I am a young, extremely busy physician residing in California, though I am originally from the Midwest/East coast. I seem to be finding it very difficult to acclimate myself to the West coast lifestyle and this blog is a semi-selfish way for me to indulge myself regarding myself.

I graduated from the University of Missouri – Kansas City after completing their six-year B.S./M.D. Upon completion of the accelerated program I did an internship at the University of Missouri-Columbia School of Medicine, followed by a residency at Saint Barnabas in New York City. I am currently practicing in Los Angeles, California for at least the next four years.

As of this moment, I have thrown myself into my work and had time for little else. I am hoping that this blog will allow me a chance to explore my inner workings and possibly allow others into my life as well. Even though I have limited time throughout my day, being forced to sit down and contemplate posts will hopefully cause my mind to focus on aspects of my life that are too often pushed aside. I look forward to exploring my randomness with whomever stumbles upon this site.

To know me is to know my passions.

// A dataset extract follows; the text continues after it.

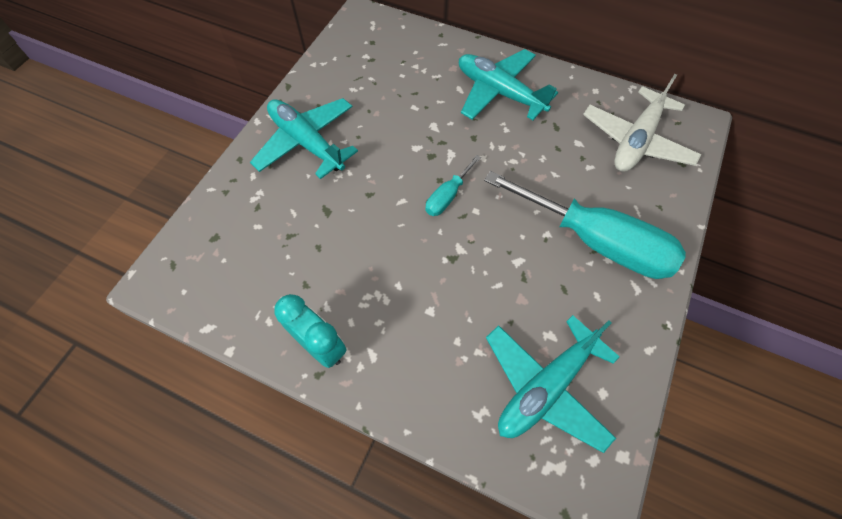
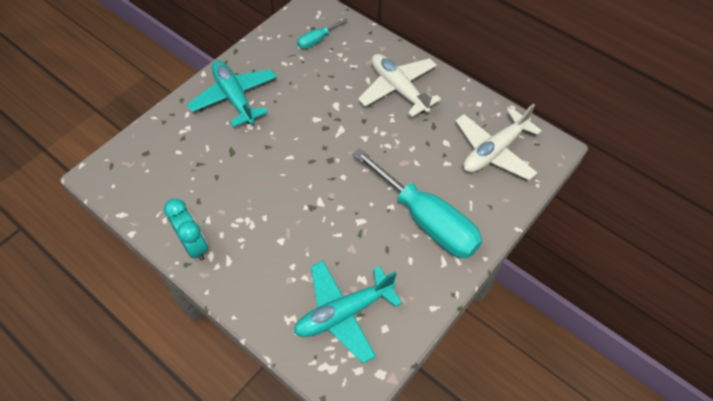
camera: 15 degrees right, 5 degrees down
(447, 196) = (325, 161): turquoise screwdriver -> turquoise screwdriver (317, 40)
(499, 92) = (398, 89): turquoise plane -> white plane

These include, but are not completely limited to: my beautiful cat Kai, running, ballet, baking, books/reading, neuroscience, endocrinology, and yoga.

Contact me: comebacktobeditscold [at] gmail [dot] com

4 responses to “About Me

  1. I bumped into you at Good Reads and I followed you here because something seemed intriguing and I was hoping to be intrigued. So I was pleased to find “About Me”. As I read I pondered why it is that we (or even, how common is it to…) define ourselves by our work, as if “it” is “who” we are, as if our work defines us. I suppose for a professional it is legitimate, but I like that your third paragraph opens the definition of you to the carnal, biological–no, the “natural” you. So, anyway, nice to meet you. I must go to work and fix some machines now. If we are to become best of friends I will bid you adieu until we chat again, or if we are but passing citizens in the digital world I wish you a wonderful life. – Tim

    • I think that we often define ourselves by our work because it has become such an important aspect of day-to-day conversation. When I meet someone for the first time, my profession comes up early on in our conversation. It seems to have become a way to identify possible matches (friends, potential mates, acquaintances) quickly. Asking about one’s profession has also allowed us to put individuals into nice, safe “boxes.” When someone finds out that I am a physician, preconceived ideas regarding my personality automatically pop into their mind. We are, in a way, stereotyped by our professions so that others feel more at ease when they meet us and can determine how well-suited we are for friendship. I’m glad that you were intrigued enough to stop by and I hope you found something interesting during your visit to my blog. I believe that you may be the first person to get here via the Good Reads route, but I’m glad you ventured down it.

      • I work in the IT field now so stereotypes run rampant. Sadly…most of them are true.

      • Some of those stereotypes are positive though. A lot of people assume that IT people are intelligent, use sound logic and are obviously comfortable with technology.

        The agoraphobic, socially awkward stereotype though….

        Thankfully I know that you are only all those good things :).